Consider a hypothetical case where you choose to subdivide each of your ROIs into two AOIs: “Category A” and “Category B”, with the general observation that the “A” AOIs are much smaller in terms of AOI area (i.e. by a factor of four or more).
Single pool strategy: “Category A” and “Category B” AOIs are pooled together. Since “B” AOIs constitute a larger fraction of the pool, it is likely that the smaller “A” AOIs will be relatively underrepresented in the data. To try to avoid this, you can opt to increase the total number of sequencing reads that you purchase from the DNA Sequencing facility.
Two pool strategy: “Category A” AOIs are pooled separately from “Category B” AOIs for the final bead purification steps. Each pool’s molarity is determined separately with our final QC of the libraries. In the DNA Sequencing facility, the pools are then combined in equimolar ratios for loading into the sequencer. This strategy aims to provide more uniform sequencing coverage by normalizing the library pools to each other. This incurs small additional costs from library preparation fees, as additional reagents and consumables are needed to process and QC additional pools in parallel.
Note that these libraries are eligible for the “shared sequencing” option in the DNA Sequencing facility, meaning you purchase reads by the million. As a result, it is relatively easy to submit your libraries for additional sequencing if you start with a more conservative estimate of the number of reads that you would like to obtain.
To request a quote, please contact firstname.lastname@example.org
The cost for final library preparation for internal/UW System clients is $1,325 for one plate of up to 95 AOIs, which includes the application of the GeoMx NGS pipeline to prepare the data for analysis in the GeoMx DSP instrument. If the AOIs are are divided into multiple pools for the final steps, an additional $30 will be charged per pool. For a second plate of AOIs processed in parallel, there is an additional charge of $40 for reagents and consumables.

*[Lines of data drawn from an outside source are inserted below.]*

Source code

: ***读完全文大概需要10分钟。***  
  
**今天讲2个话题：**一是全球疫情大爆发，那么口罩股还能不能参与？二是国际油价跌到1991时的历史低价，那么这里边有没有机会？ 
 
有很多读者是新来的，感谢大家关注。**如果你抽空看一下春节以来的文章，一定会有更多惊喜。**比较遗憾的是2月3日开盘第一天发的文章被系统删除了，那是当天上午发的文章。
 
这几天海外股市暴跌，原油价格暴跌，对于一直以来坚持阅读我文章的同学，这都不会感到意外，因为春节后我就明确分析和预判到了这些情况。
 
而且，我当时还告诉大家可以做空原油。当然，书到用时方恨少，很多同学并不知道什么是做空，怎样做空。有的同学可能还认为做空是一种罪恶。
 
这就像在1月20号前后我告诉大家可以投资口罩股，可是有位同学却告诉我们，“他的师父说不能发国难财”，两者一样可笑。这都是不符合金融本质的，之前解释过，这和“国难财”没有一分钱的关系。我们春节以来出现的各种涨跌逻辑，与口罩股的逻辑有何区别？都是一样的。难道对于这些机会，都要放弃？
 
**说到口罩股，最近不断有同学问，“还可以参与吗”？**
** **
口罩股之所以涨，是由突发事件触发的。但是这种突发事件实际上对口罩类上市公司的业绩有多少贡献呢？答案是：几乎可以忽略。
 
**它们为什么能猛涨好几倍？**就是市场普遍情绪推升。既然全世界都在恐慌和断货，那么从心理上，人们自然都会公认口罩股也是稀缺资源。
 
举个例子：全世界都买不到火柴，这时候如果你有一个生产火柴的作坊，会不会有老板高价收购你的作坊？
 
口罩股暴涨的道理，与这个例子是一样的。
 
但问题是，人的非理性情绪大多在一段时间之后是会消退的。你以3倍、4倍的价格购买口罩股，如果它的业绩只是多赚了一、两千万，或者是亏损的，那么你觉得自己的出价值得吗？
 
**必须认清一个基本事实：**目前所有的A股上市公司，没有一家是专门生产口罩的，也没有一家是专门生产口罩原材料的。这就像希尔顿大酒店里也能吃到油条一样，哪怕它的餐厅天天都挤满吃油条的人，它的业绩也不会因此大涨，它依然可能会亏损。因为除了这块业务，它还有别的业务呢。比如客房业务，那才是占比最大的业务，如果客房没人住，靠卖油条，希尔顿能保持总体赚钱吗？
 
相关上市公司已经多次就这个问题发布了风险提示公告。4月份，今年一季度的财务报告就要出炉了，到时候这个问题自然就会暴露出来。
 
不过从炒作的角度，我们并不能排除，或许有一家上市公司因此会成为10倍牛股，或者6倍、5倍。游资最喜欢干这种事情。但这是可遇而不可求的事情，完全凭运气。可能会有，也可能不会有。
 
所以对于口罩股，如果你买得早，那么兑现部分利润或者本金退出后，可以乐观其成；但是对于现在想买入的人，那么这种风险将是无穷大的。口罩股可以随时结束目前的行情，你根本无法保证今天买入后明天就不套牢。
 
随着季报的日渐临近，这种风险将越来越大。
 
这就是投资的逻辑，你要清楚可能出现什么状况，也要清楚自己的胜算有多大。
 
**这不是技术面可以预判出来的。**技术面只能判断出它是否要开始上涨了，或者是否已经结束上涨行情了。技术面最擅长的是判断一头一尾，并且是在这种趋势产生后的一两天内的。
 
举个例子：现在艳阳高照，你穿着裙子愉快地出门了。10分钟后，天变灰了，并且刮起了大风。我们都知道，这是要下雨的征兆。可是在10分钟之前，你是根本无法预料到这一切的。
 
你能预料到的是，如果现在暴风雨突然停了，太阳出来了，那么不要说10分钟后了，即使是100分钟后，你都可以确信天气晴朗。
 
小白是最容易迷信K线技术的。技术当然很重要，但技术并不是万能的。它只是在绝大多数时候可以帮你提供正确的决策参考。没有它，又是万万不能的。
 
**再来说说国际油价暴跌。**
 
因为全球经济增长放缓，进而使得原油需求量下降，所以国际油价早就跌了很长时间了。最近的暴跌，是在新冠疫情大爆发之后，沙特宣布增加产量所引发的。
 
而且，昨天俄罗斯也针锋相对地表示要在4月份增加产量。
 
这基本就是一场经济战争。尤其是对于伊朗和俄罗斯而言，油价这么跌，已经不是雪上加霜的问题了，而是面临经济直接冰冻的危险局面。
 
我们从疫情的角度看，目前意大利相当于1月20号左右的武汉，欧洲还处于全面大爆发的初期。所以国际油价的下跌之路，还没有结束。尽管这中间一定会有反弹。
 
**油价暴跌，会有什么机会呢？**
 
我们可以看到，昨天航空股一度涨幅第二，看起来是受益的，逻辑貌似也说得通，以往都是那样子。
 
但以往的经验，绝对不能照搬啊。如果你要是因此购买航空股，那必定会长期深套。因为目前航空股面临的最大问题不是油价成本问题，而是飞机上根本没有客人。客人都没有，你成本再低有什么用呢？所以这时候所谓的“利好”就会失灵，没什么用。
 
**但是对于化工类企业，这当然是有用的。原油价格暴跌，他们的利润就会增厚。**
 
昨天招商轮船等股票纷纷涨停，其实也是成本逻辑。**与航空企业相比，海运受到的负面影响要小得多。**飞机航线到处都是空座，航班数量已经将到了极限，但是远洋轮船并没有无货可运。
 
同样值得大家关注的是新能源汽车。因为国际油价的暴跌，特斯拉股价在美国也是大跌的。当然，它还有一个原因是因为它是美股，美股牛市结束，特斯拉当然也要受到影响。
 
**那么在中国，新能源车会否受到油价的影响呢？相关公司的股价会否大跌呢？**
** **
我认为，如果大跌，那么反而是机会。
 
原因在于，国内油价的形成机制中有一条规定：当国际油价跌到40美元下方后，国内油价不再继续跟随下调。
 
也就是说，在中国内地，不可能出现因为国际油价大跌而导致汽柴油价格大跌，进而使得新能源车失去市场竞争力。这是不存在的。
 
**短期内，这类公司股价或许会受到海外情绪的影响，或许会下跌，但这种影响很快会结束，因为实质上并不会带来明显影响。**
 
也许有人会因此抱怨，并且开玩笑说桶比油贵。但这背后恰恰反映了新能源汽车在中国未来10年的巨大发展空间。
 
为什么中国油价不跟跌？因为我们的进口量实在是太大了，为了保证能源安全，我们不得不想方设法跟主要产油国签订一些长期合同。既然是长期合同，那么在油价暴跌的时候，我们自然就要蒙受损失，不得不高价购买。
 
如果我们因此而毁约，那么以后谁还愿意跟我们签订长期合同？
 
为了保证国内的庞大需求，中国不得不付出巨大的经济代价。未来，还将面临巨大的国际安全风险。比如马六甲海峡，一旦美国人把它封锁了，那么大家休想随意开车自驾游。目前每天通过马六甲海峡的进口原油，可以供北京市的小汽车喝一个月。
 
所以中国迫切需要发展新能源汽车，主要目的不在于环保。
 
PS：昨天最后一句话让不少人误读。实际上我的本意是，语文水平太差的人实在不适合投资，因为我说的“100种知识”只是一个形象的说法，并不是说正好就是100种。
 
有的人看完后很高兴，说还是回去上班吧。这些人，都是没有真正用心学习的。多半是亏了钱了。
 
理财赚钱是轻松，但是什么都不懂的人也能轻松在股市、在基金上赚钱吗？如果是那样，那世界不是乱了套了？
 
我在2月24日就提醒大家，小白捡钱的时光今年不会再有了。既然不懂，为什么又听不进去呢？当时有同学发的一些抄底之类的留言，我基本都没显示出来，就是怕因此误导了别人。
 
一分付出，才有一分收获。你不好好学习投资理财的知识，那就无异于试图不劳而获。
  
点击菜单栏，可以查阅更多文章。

Please note that the sequencing costs are heavily dependent on the total area of all of the ROIs present in your plate(s) and may be further affected by additional considerations discussed in the “Guidelines” tab. As a result, it is very difficult to accurately estimate the sequencing costs for your project in advance. These libraries are eligible for the “shared sequencing” option in the DNA Sequencing facility at a cost of $6.35 per million reads for UW System users or $6.65 per million reads for external users.
As a very rough estimate, the cost of sequencing a single 300 micron diameter ROI for UW System clients is approximately $51 for the Whole Transcriptome Atlas or approximately $19 for the Cancer Transcriptome Atlas.
All data and services provided by the University of Wisconsin Biotechnology Center Gene Expression Center are intended for research purposes only. Services are not intended nor certified for diagnostic or clinical use.